→ **Your objective**
From the material below, please set down exactly the lines starting with the one with "Figure 2. W-series" and going on through the one with "Figure 6. Output", without a single picture.

→ **Data provided**
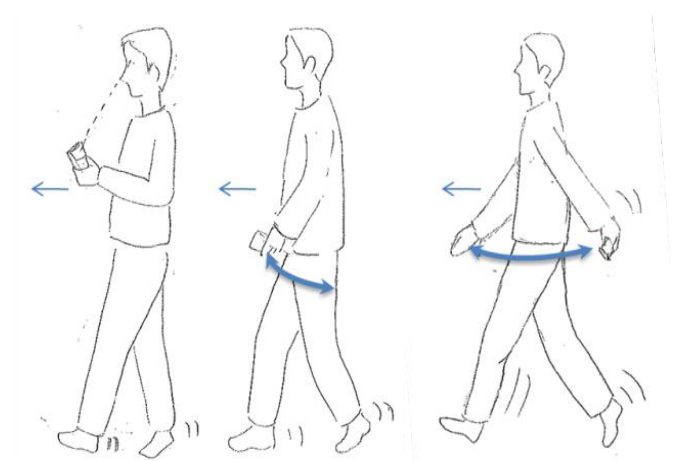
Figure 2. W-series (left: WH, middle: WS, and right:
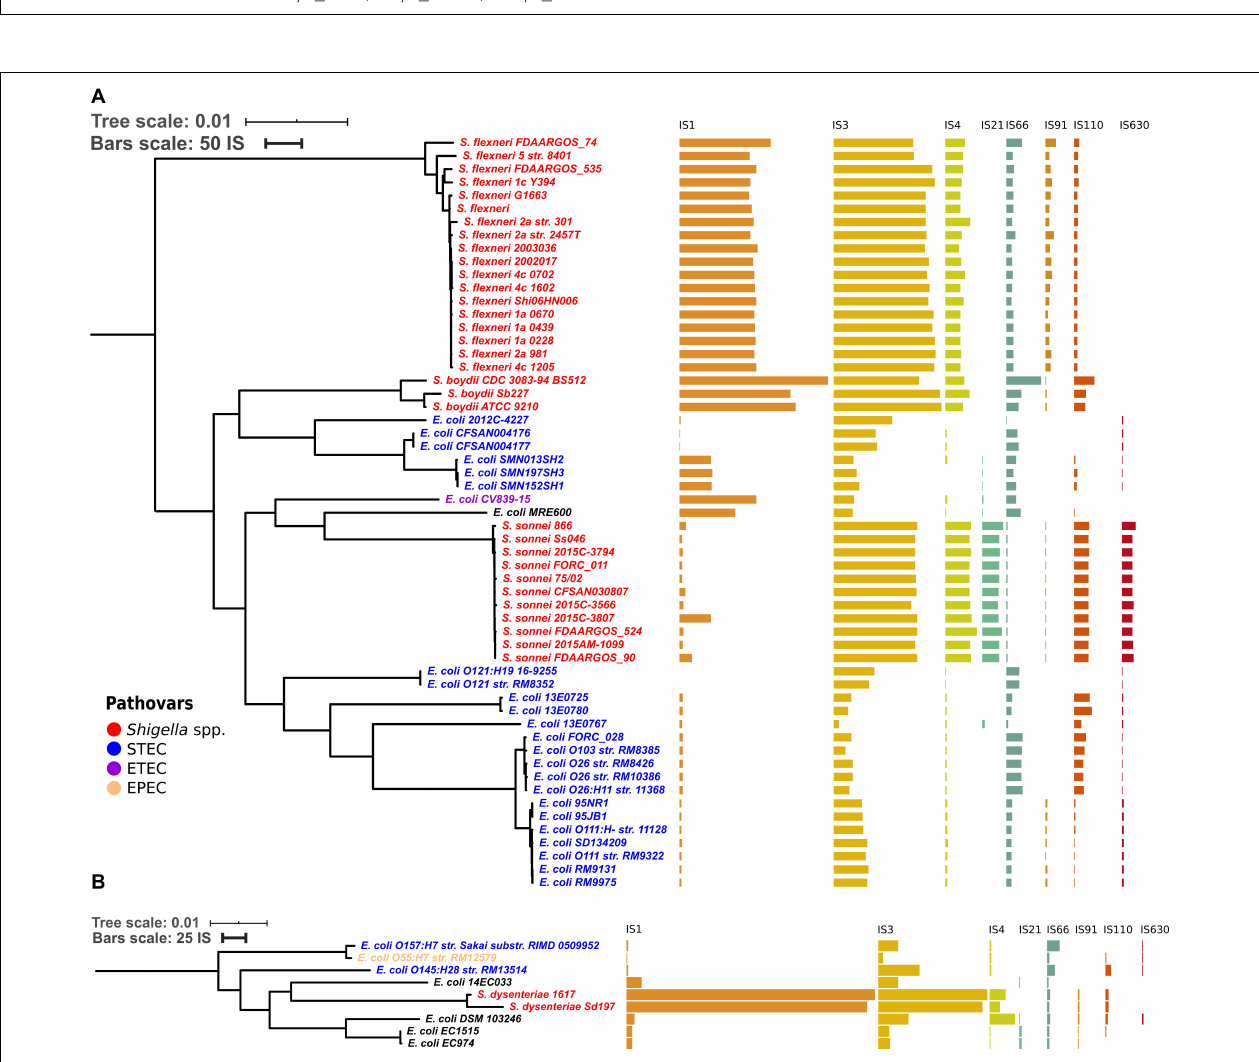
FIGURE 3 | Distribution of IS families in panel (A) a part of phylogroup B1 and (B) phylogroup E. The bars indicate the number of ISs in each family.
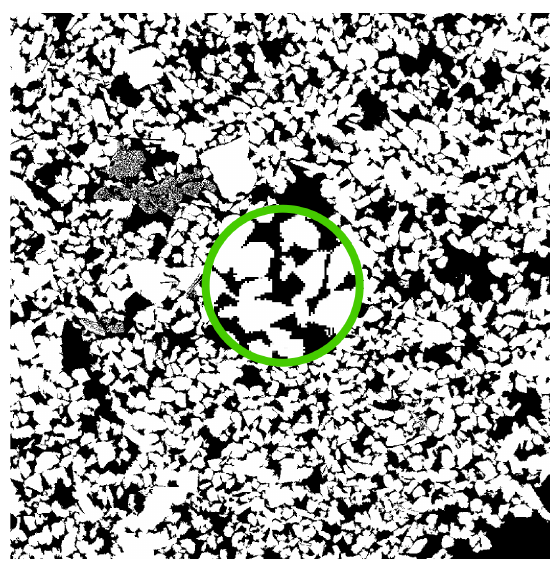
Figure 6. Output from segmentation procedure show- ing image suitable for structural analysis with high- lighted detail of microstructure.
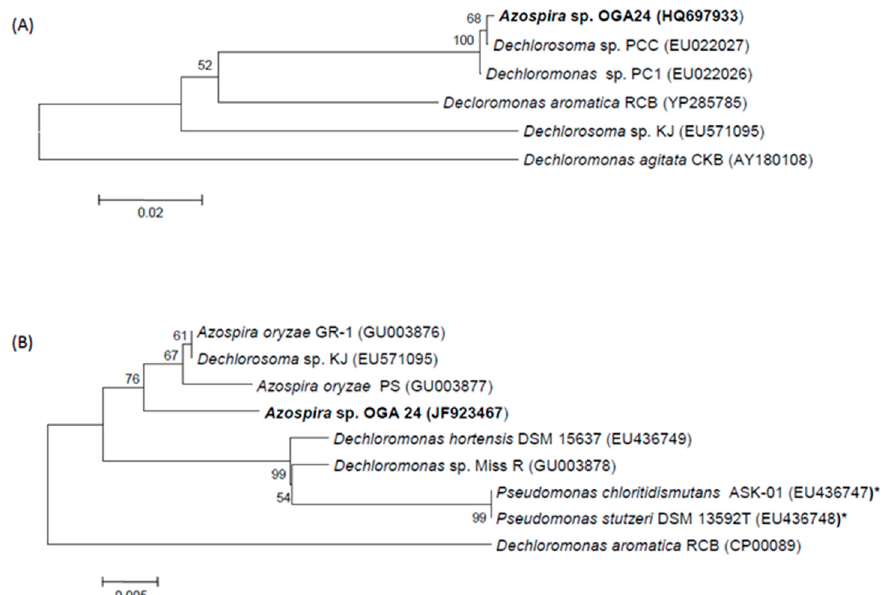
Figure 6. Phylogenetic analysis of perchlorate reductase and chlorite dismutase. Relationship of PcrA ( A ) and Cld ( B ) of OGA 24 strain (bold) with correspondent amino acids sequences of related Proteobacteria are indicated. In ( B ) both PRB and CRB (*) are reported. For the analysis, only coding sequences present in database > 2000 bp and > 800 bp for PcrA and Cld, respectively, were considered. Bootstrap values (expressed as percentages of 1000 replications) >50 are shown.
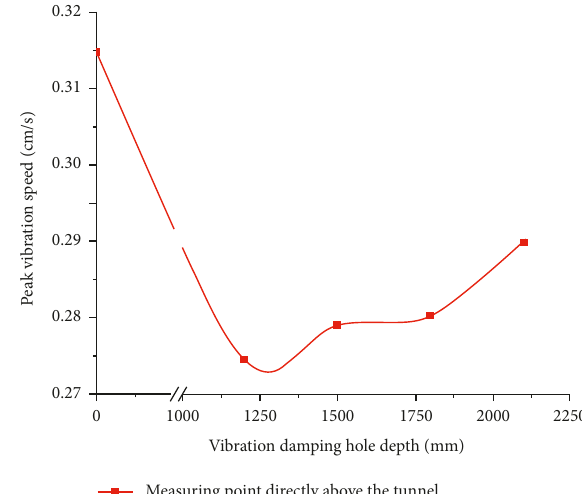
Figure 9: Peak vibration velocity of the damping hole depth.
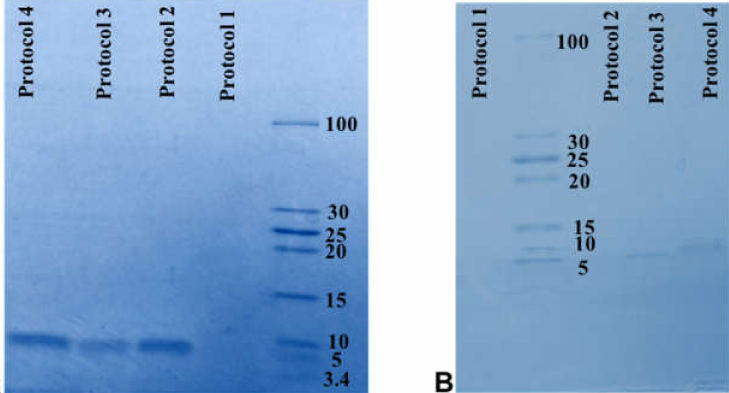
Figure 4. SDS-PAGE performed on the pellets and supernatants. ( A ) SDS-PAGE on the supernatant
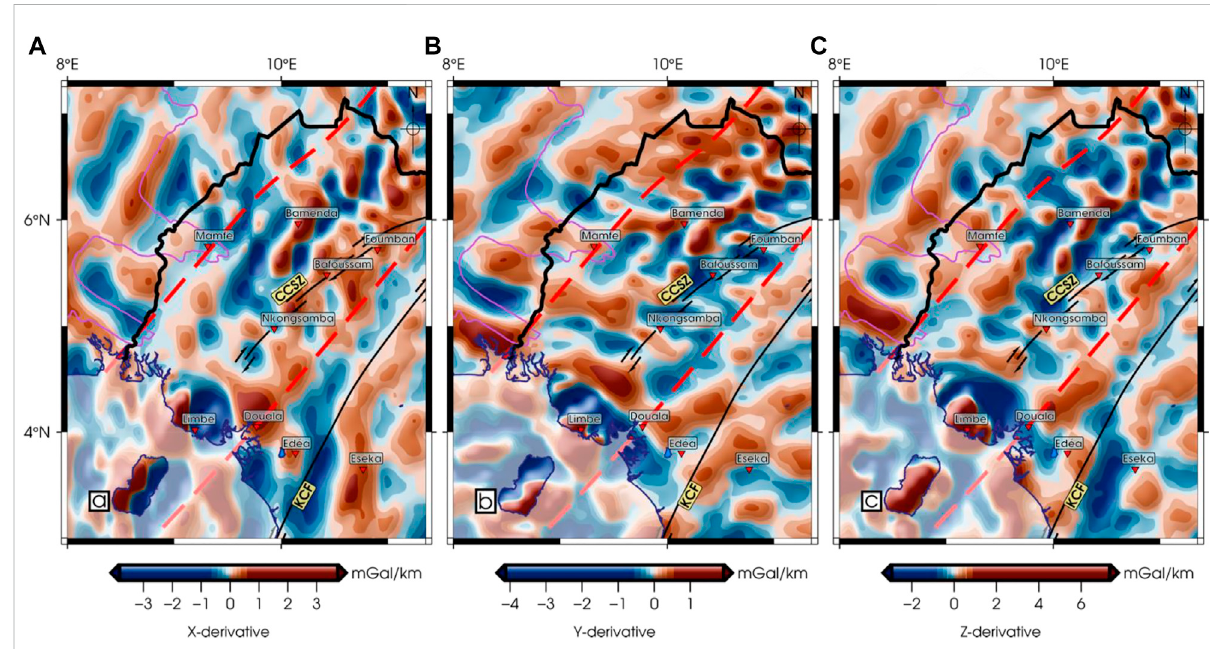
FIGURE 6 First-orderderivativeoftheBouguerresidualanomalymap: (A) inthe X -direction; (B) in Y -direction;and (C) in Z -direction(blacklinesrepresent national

--

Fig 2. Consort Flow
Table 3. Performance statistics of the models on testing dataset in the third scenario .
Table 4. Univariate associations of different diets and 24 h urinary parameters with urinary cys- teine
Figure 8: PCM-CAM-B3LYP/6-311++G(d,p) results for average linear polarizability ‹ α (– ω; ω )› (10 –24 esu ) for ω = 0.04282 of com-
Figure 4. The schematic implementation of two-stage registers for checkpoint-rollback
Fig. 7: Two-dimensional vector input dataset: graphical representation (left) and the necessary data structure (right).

==

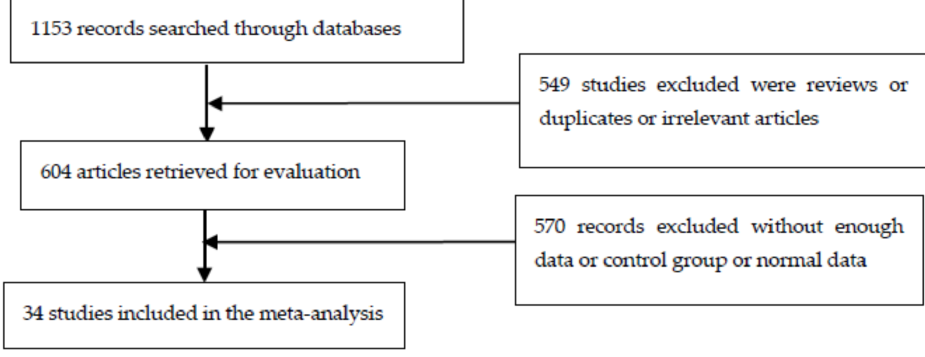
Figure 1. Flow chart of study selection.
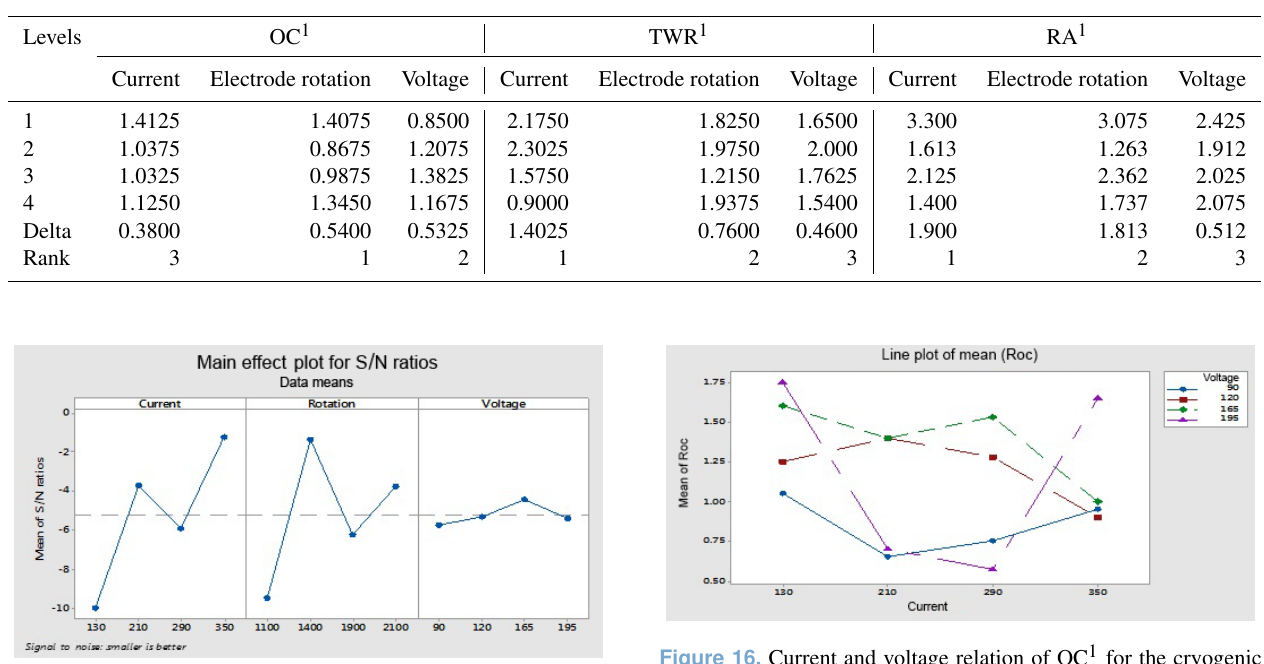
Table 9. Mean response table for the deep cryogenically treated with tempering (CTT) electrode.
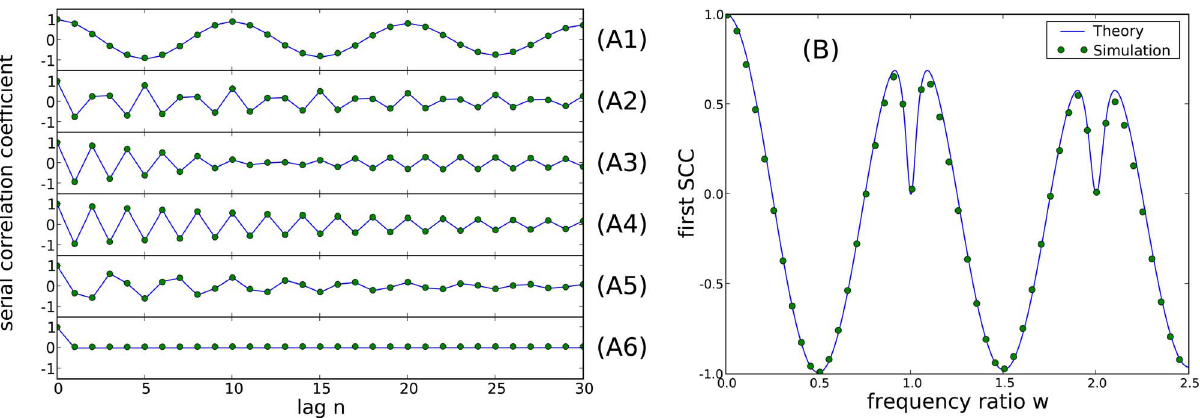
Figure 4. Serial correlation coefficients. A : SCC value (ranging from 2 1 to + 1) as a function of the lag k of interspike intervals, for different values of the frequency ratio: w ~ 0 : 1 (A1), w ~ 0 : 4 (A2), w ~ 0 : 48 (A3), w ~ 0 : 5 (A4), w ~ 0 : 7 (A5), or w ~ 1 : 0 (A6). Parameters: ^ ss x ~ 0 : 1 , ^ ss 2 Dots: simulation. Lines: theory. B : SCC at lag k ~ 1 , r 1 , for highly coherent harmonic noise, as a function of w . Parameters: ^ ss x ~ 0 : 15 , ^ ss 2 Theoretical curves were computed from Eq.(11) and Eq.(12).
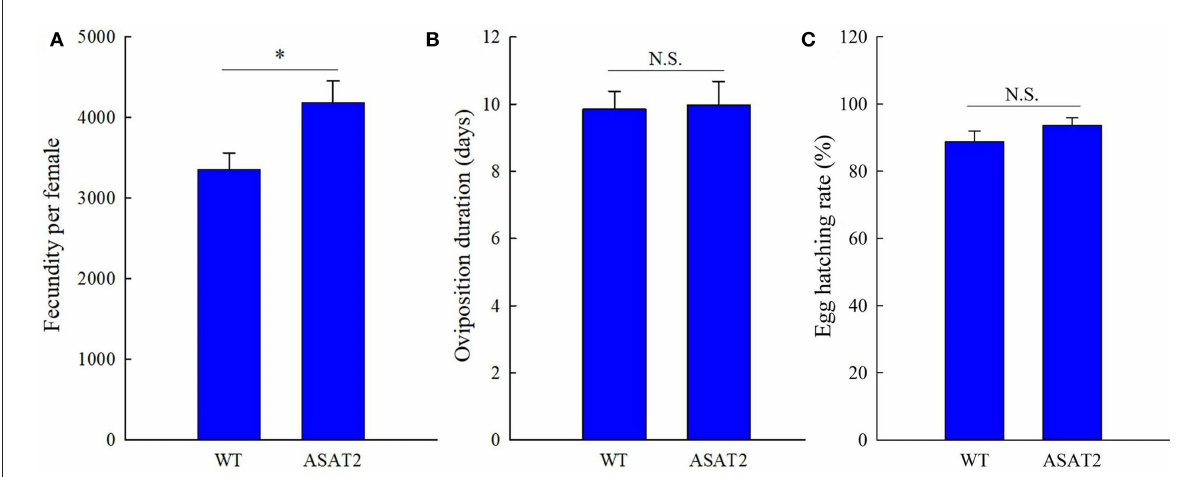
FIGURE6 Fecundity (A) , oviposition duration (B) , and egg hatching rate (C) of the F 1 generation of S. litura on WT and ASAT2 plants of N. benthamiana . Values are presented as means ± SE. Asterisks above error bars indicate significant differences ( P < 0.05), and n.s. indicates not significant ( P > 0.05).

→ **Written answer**
Figure 2. W-series (left: WH, middle: WS, and right:
FIGURE 3 | Distribution of IS families in panel (A) a part of phylogroup B1 and (B) phylogroup E. The bars indicate the number of ISs in each family.
Figure 6. Output from segmentation procedure show- ing image suitable for structural analysis with high- lighted detail of microstructure.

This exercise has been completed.